MGH, Duke University and Angion Biomedica partner to develop novel therapeutics for ischemic stroke

Angion Biomedica Corp. announced today the establishment of an alliance with Duke University and Massachusetts General Hospital (MGH) to pursue advanced development and clinical studies of its lead therapeutics for treatment of ischemic stroke. An often debilitating if not fatal consequence of interrupted blood flow in the brain, ischemic stroke has long been deprived of effective treatments as a result of multiple clinical study failures over the past two decades. Angion Biomedica is pursuing novel therapeutic strategies targeting protective and regenerative systems in the brain using a small molecule mimetic of the growth factor called hepatocyte growth factor (HGF), and separately, a small molecule inhibitor of the poly(ADP-ribose) polymerase-1 (PARP-1) pathway.

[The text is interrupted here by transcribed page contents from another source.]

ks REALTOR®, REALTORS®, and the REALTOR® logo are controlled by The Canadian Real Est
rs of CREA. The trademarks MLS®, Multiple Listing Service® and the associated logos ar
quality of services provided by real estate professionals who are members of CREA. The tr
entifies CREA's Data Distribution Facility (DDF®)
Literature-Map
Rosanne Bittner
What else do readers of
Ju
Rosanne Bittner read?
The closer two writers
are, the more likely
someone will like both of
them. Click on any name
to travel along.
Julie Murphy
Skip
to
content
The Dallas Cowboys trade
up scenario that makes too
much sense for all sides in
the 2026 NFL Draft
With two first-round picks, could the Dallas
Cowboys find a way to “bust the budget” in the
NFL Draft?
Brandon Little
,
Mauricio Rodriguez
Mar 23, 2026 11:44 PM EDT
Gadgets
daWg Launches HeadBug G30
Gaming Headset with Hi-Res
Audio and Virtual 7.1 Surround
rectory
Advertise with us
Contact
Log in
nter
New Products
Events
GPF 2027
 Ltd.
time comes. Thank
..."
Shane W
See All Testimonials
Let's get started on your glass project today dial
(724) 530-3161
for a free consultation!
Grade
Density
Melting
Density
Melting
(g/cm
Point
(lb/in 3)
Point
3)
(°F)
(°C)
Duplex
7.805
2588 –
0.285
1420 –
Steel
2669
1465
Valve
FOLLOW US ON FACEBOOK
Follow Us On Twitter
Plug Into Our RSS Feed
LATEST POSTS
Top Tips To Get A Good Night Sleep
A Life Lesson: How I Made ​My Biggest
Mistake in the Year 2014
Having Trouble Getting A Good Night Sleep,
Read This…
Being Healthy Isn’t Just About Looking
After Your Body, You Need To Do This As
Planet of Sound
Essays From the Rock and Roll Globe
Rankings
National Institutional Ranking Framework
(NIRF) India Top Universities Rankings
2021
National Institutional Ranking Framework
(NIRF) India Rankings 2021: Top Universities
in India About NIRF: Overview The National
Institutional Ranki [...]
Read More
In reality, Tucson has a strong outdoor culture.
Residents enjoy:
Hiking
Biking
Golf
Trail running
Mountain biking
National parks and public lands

Based on promising results obtained from preclinical models with its HGF mimetic, BB3, Angion Biomedica and its alliance partners anticipate that these in vivo data will translate into human efficacy. "We forged this alliance after our collaborators at Duke University Medical Center and the Massachusetts General Hospital (MGH) observed encouraging results in preclinical studies with BB3," said David E. Smith, Ph.D., of Angion Biomedica. "Although fully aware of the failures with this indication in the past, they felt strongly that there were sufficient data to support accelerating our research plan to allow the initiation of clinical studies as quickly as possible. Angion Biomedica has already completed critical clinical safety studies on BB3. Thus, moving into the stroke patient population will be expeditious."

Pathologies such as infection, inflammation, and toxic or ischemic injury often lead to organ dysfunction and failure, hampering quality of life and impacting survival. In ischemic stroke, interruption of blood flow deprives brain cells of oxygen directly killing cells in the immediate vicinity of the interruption while initiating an inflammatory response that spreads and destroys brain cells in the surrounding area. This expansion of the injury leads to the devastating consequences of what may be only a temporary blockage of blood flow. The brain, as well as other organs, possesses diverse endogenous repair mechanisms to address these pathologies. One mechanism Angion Biomedica discovered to be particularly responsive to intervention is a pathway involving hepatocyte growth factor (HGF), a kinase that triggers a powerful reparative response. Angion Biomedica's HGF mimetic BB3, already undergoing clinical studies for renal and liver diseases, was found in preclinical ischemic stroke models to offer significant benefit. Because this protective and reparative response is similar between the animal models and humans, direct translation of the benefits is anticipated.

"Through this alliance we will be working to advance BB3 into clinical studies in ischemic stroke," said David S. Warner, M.D., of Duke University Medical Center. "We are well underway in generating data in The Multidisciplinary Neuroprotection Laboratories at Duke under the most exacting standards, with the goal of independently verifying the data generated to date at Angion Biomedica."

"Our hospital sees a large number of stroke patients," said Cenk Ayata, M.D. of the Department of Neurology at MGH and associate professor of Neurology and Radiology at Harvard Medical School. "It is our expectation that studies on BB3 can begin as soon as regulatory requirements are met and we are cautiously optimistic regarding the outcome of such a trial."

"We are excited at the prospect of working with these two great institutions to advance novel treatments for ischemic stroke, a huge unmet need which results in untold damage to lives and families," said Itzhak D. Goldberg, M.D., F.A.C.R., CEO of Angion Biomedica.

Together with its partners, Angion Biomedica is also advancing a novel, small molecule PARP-1 inhibitor for ischemic stroke. With data indicating that PARP-1 is involved in energy consumption, inflammation and necrotic cell death, inhibiting this pathway can limit infarct expansion by mitigating neuronal loss. Preclinical studies validating use of Angion's PARP-1 inhibitor in ischemic stroke are expected to begin shortly.